Legislators advocate for increased education funds

Representative+Stephen+Webber+%28left%29+and+John+Wright+%28right%29+discuss+education+initiatives+among+themselves+and+Columbia+residents+Dec.+4.+Photo+by+Elizabeth+Upton

Representative Stephen Webber (left) and John Wright (right) discuss education initiatives among themselves and Columbia residents Dec. 4. Photo by Elizabeth Upton

Urmilla Kuttikad

Representatives Stephen Webber (left) and John Wright (right) discuss education initiatives among themselves and Columbia residents Dec. 4. Photo by Elizabeth Upton
The Missouri PTA hosted State Senator Kurt Schaefer, State Representatives Caleb Rowden, Chris Kelly, Stephen Webber and John Wright, as well as representatives from the offices of Senators Claire McCaskill and Roy Blunt Dec. 4 in the Columbia Public Schools (CPS) Administration Building.
The Missouri PTA, a volunteer, non-profit advocacy group for children, had prepared a handful of questions for the legislators present that dealt not only with ideas on education improvement, but specific plans as to how to execute and enforce those improvements. And, though all of the legislators didn’t fall on the same side of the party line, they were in consensus when it came to the uncompromising necessity of education.
“The question is: How can we spend our money on something that keeps us moving forward instead of something that keeps us at the same place?” Rowden said. “And I think the answer is obviously education, because education is the training of our future.”
The other legislators wholeheartedly agreed that education is essential not only to every child, but to the well-being of the future of the nation. Wright stated, to assenting nods around him, “There is no better investment we can make than in the human potential in our communities.”
But, though all politicians present agreed on the need to better public education, they also all recognized that to do so, the problem of severe under-funding of public education would have to be fixed, and the night’s discussion focused on the unhappy truth that procuring the money to do so would be an exceedingly difficult task.
Representatives like Kelly and Webber believe that this difficulty stems, in part, from a lack of popular support for taxes like Proposition B that would ultimately support education. Webber maintained that, because there was no money to take from anywhere else in the budget, a source of revenue would have to be created to support higher education standards and that that source of revenue would have to be higher taxes.
“Everybody benefits when a child is educated,” Webber said. “But though kids benefit from education, though the parents have benefited from education, though their neighbors have benefited from education, people no longer want to contribute to that education.

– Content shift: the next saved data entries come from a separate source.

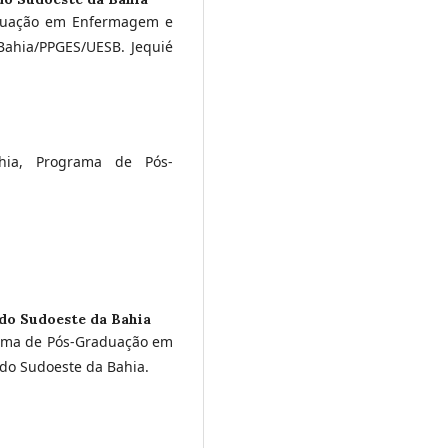
aduação em Enfermagem e
Bahia/PPGES/UESB. Jequié
hia, Programa de Pós-
do Sudoeste da Bahia
rama de Pós-Graduação em
do Sudoeste da Bahia.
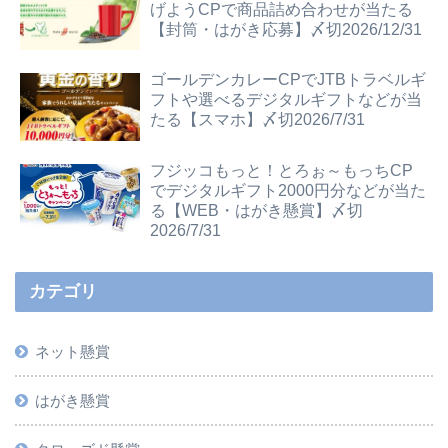
げようCPで商品詰め合わせが当たる
【封筒・はがき応募】〆切2026/12/31
ゴールデンカレーCPでJTBトラベルギ
フトや選べるデジタルギフトなどが当
たる【スマホ】〆切2026/7/31
フジッコもっと！とろぉ～もっちCP
でデジタルギフト2000円分などが当た
る【WEB・はがき懸賞】〆切
2026/7/31
カテゴリ
ネット懸賞
はがき懸賞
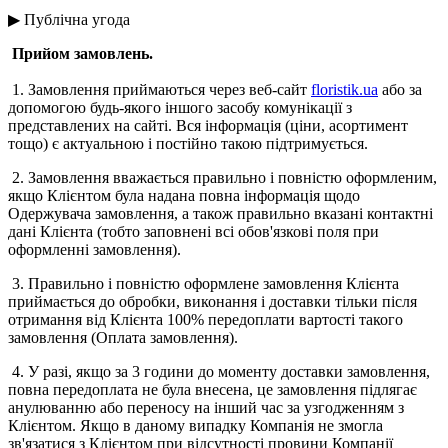
▶ Публічна угода
Прийом замовлень.
1. Замовлення приймаються через веб-сайт
floristik.ua
або за
допомогою будь-якого іншого засобу комунікації з
представлених на сайті. Вся інформація (ціни, асортимент
тощо) є актуальною і постійно такою підтримується.
2. Замовлення вважається правильно і повністю оформленим,
якщо Клієнтом була надана повна інформація щодо
Одержувача замовлення, а також правильно вказані контактні
дані Клієнта (тобто заповнені всі обов'язкові поля при
оформленні замовлення).
3. Правильно і повністю оформлене замовлення Клієнта
приймається до обробки, виконання і доставки тільки після
отримання від Клієнта 100% передоплати вартості такого
замовлення (Оплата замовлення).
4. У разі, якщо за 3 години до моменту доставки замовлення,
повна передоплата не була внесена, це замовлення підлягає
анулюванню або переносу на інший час за узгодженням з
Клієнтом. Якщо в даному випадку Компанія не змогла
зв'язатися з Клієнтом при відсутності провини Компанії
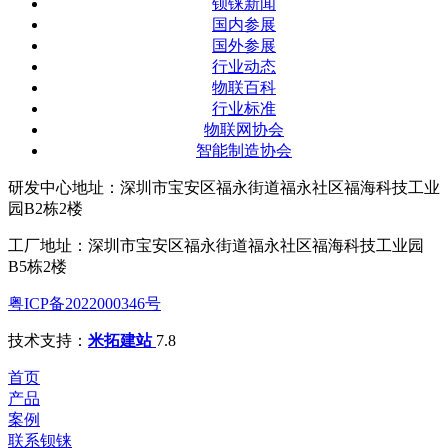
钡铼新闻
国内参展
国外参展
行业动态
物联百科
行业标准
物联网协会
智能制造协会
研发中心地址：深圳市宝安区福永街道福永社区福海科技工业
园B2栋2楼
工厂地址：深圳市宝安区福永街道福永社区福海科技工业园
B5栋2楼
粤ICP备2022000346号
技术支持：
米拓建站
7.8
首页
产品
案例
联系钡铼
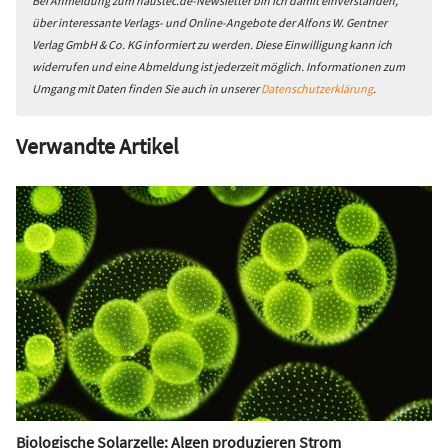
Bei Anmeldung zum haustec.de-Newsletter bin ich damit einverstanden,
über interessante Verlags- und Online-Angebote der Alfons W. Gentner
Verlag GmbH & Co. KG informiert zu werden. Diese Einwilligung kann ich
widerrufen und eine Abmeldung ist jederzeit möglich. Informationen zum
Umgang mit Daten finden Sie auch in unserer
Datenschutzerklärung
.
Verwandte Artikel
Biologische Solarzelle: Algen produzieren Strom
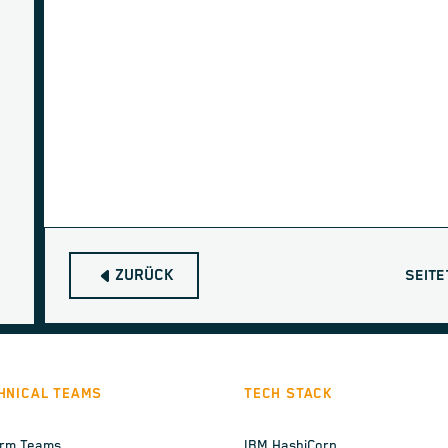
ZURÜCK
SEITE
HNICAL TEAMS
TECH STACK
orm Teams
IBM HashiCorp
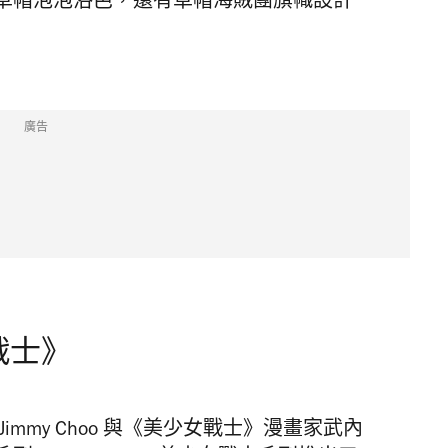
草帽泡泡浴芭，還有草帽海賊團旗幟設計
廣告
女戰士》
，Jimmy Choo 與《美少女戰士》漫畫家武內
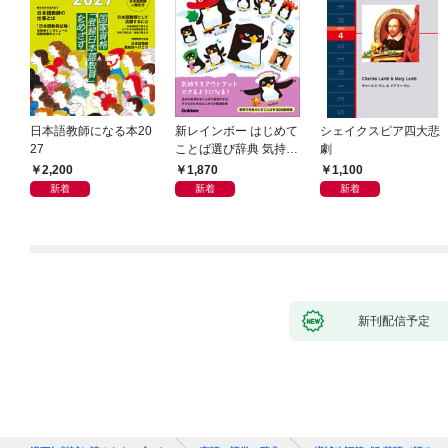
日本語教師になる本20
新レインボー はじめて
シェイクスピア四大悲
27
ことば選び辞典 気持ち
劇
のことば
2,200
1,870
1,100
新着
新着
新着
新刊配信予定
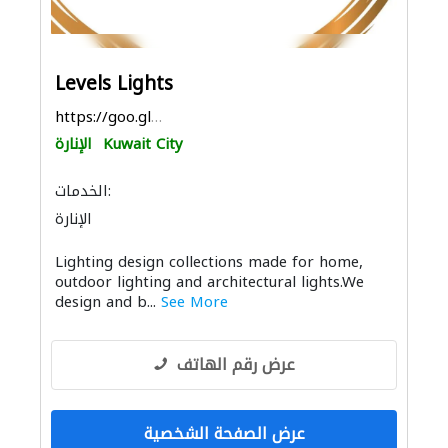
Levels Lights
https://goo.gl/maps/7wpuMP5tcXrHWpyD6
Kuwait City
الإنارة
الخدمات:
الإنارة
Lighting design collections made for home,
outdoor lighting and architectural lights.We
design and b...
See More
عرض رقم الهاتف
عرض الصفحة الشخصية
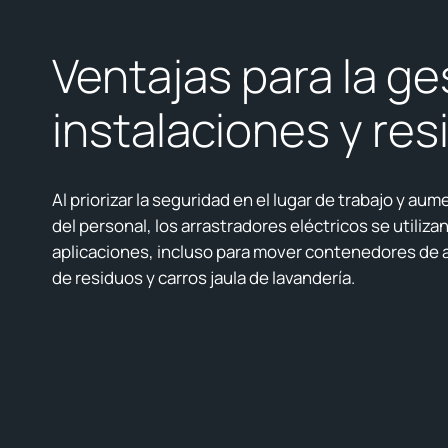
Ventajas para la ge
instalaciones y re
Al priorizar la seguridad en el lugar de trabajo y au
del personal, los arrastradores eléctricos se utiliza
aplicaciones, incluso para mover contenedores de a
de residuos y carros jaula de lavandería.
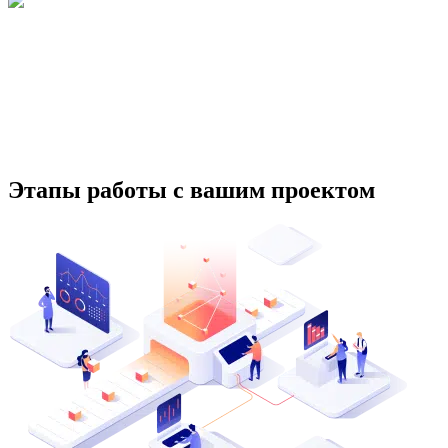
Этапы работы с вашим проектом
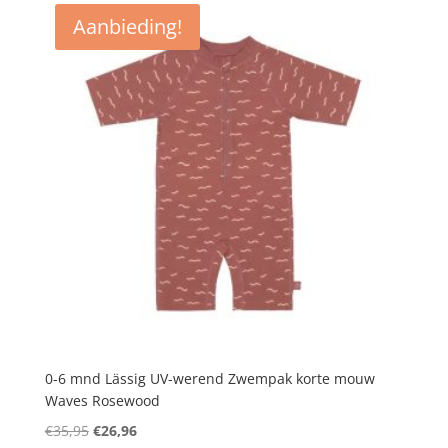
Aanbieding!
0-6 mnd Lässig UV-werend Zwempak korte mouw
Waves Rosewood
Oorspronkelijke
Huidige
€
35,95
€
26,96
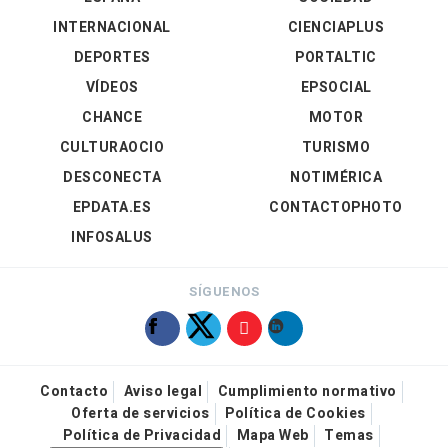
INTERNACIONAL
CIENCIAPLUS
DEPORTES
PORTALTIC
VÍDEOS
EPSOCIAL
CHANCE
MOTOR
CULTURAOCIO
TURISMO
DESCONECTA
NOTIMÉRICA
EPDATA.ES
CONTACTOPHOTO
INFOSALUS
SÍGUENOS
Contacto
Aviso legal
Cumplimiento normativo
Oferta de servicios
Política de Cookies
Política de Privacidad
Mapa Web
Temas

Nobody, on either side of the aisle, wants to raise taxes for education. Both sides are opposed to raising any more taxes. This needs to change. And we especially need to stop cutting taxes.”
Other representatives like Schaefer and Wright believe that the lack of money can be traced, in part, to the federal-government-mandated state spending on Medicaid, which takes away from the money that can be given to public education.
Wright went back to Proposition B, which, had it passed, would have raised cigarette taxes and given the revenue to fund public education. Wright believes that one of the most efficient ways to reduce Medicaid costs is to reduce the frequency of preventable illnesses, such as those caused by smoking cigarettes. Since the frequency of many preventable diseases would have most likely gone down with the increasing of cigarette taxes, Wright also believes in taxes like Proposition B which could cut Medicaid spending and generate revenue for public education.
But, though a multitude of ideas were tossed around during the night’s discussion on how to raise revenue to fund a higher standard of public education, the legislators made one thing clear throughout the time they spent talking: they weren’t there to yell blindly over party lines, unwilling to stretch a hand out in compromise.
“These are not Republican or Democratic stances,” Schaefer said. “These are individuals simply trying to better education.”